Don’t forget to use your $30,000 instant asset write off if your turnover is below $50 million.

  1. Business finance – consider factoring or invoice discounting options for collecting customer payments that help you manage cashflow and fund operations for fast-growing businesses.

It means using a separate company who advance payment of the majority of your customer sales totals immediately with the remainder paid to you once the customer settles the bill.

Business loans like those provided by Morris Finance, debt and equity funding or investment from venture capital are all options that in the right circumstances can help your business grow.

  1. Financial data systems – use technology, E-invoicing and integrate financial systems to improve the information your finance function provides.

Your accounting system, cashflow, budget and forecasting spreadsheets should be linked so when new data is input, they’re all updated.

This saves time, increases accuracy and by linking different business functions all stakeholders can see what the current situation is.

By integrating these processes into your business model you can run your core business knowing the business finance fundamentals are solid and underpin everything you do.
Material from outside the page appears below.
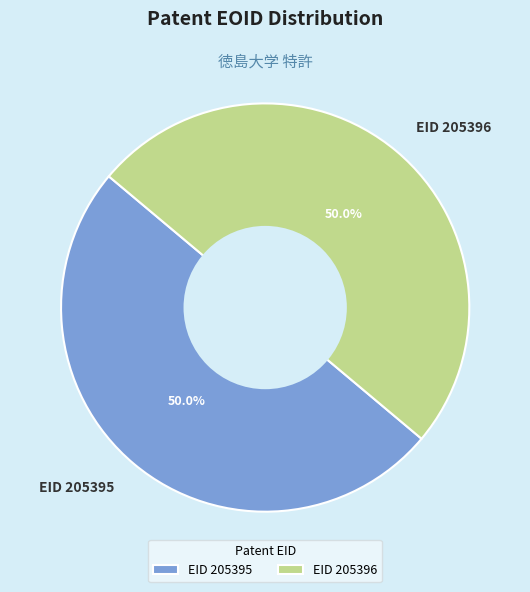

How much of the chart is everything except EID 205395?

50.0%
Understanding and being able to rely on these key business finance factors means:

  • You know your recruitment budget
  • You can plan spending on new equipment and marketing
  • You can accurately predict receipts from work in progress
  • You can plan cashflow around big planned purchases
  • You have confidence that your customers can pay
  • You build better relationships with key suppliers
  • You can utilise business finance functions if required
  • You stay within the law on tax liabilities
  • Your financial systems work together to inform all business areas

Now your team can make better informed decisions for your business. You’ll be able to plan operations, new projects and growth knowing you can rely on the data to make these decisions.